Enterprise Analysis

EPC: Event-driven Process Chain

The EPC (Event-driven Process Chain) (Davis, 2001) (Scheer, 2000) is the diagrammatic language of the control view of ARIS framework for modeling business processes within the enterprise model. The importance of EPCs in the practice of business process modeling can be attested by the existence of several successful commercial tools which offer support for these diagrams, e.g., IDS Scheer’s ARIS Toolset, Microsoft’s Visio and BOC’s ADONIS. Further, EPCs have been used in the documentation of the widely-employed SAP R/3 enterprise resource planning system, which has led to the SAP Reference Model with over 600 EPCs (Mendling, 2008).

Due to the economic value of EPCs, several academic studies have considered different aspects of the language. For example, (Kern, et al., 2007) (Mendling, et al., 2004) (Mendling, et al., 2005) (Mendling, et al., 2005) have proposed transformations between EPCs and other (platform-independent or platform-specific) models using Model-Driven Development techniques.

In addition, several studies in the literature propose formal execution semantics for EPCs using Petri nets (Kindler, 2006) (Rosemann, et al., 2007) (Van der Aalst, 1998) (Van Dongen, et al., 2005), with the purpose of demonstrating the absence of structural problems within the language and its models and to assure that the business processes specified in EPCs are prone to unambiguous execution and automation. In EPCs, the dynamic behaviour of business processes is modeled in terms of three main modeling elements: functions, events, rule elements (or logical operators). These concepts are showed in figure 1.



Figure 1 - Business Process 
Functions are the basic elements for EPC process modeling. They represent either technical activities or activities performed on some objects with the purpose of achieving one or more business goals (Scheer, 2000). An activity can be performed by either a person or an application system (Scheer, 2000), and has inputs – such as information or raw material – and outputs, such as new information or products. Furthermore, activities can consume and create organizational resources during their execution (Davis, 2001). In figure 1, the notational elements used to represent Functions are green rectangles. Examples of Functions are “Request purchase” and “Analyze purchase request”.

- _Provided data_
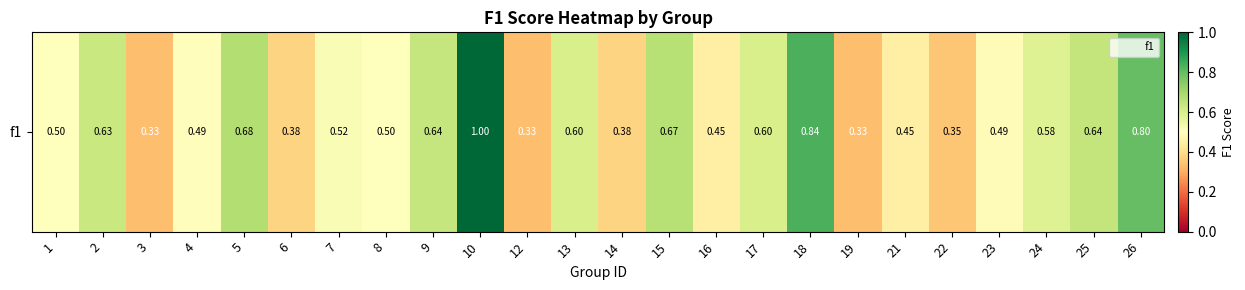

At which category does the chart reach its minimum across all series?

3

- _Exercises to complete_
[a] According to the text on Event-driven Process Chains, how many EPCs does the SAP Reference Model contain?
[b] From the text on Event-driven Process Chains, copy word for word the part that opens with the words containing "Enterprise Analysis" and closes with "EPCs (Mendling, 2008).".
[c] Extend the text on Event-driven Process Chains, picking up right after its final sentence.

- _Answers provided_
[a] The SAP Reference Model contains over 600 EPCs.

[b]
Enterprise Analysis

EPC: Event-driven Process Chain

The EPC (Event-driven Process Chain) (Davis, 2001) (Scheer, 2000) is the diagrammatic language of the control view of ARIS framework for modeling business processes within the enterprise model. The importance of EPCs in the practice of business process modeling can be attested by the existence of several successful commercial tools which offer support for these diagrams, e.g., IDS Scheer’s ARIS Toolset, Microsoft’s Visio and BOC’s ADONIS. Further, EPCs have been used in the documentation of the widely-employed SAP R/3 enterprise resource planning system, which has led to the SAP Reference Model with over 600 EPCs (Mendling, 2008).

[c]
An event represents a state which is relevant to the process management and affects the flow of execution. They may be originated either internally in the execution of some business process or may be created by actors which are external to the process (Davis, 2001) (Scheer, 2000). When internally originated, events are said to establish the preconditions and postconditions for each stage of the process (Davis, 2001). Preconditions represent a state of reality which triggers one or more activities, while postconditions, in their turn, represent a state of reality that exists only after the activity has been performed. In other words, an activity is triggered by one or more events and one or more activities can trigger one or more events. In figure 1, events are illustrated by pink hexagons (e.g. “Need of Purchase identified” and “Request approved”). While both Scheer (Scheer, 2000) and Davis (Davis, 2001) defend that every relation between functions in EPCs should be mediated by an event as a form of representing situations in the business processes, this restriction is not enforced by the ARIS Toolset (i.e., it is not enforced in the language’s meta-model).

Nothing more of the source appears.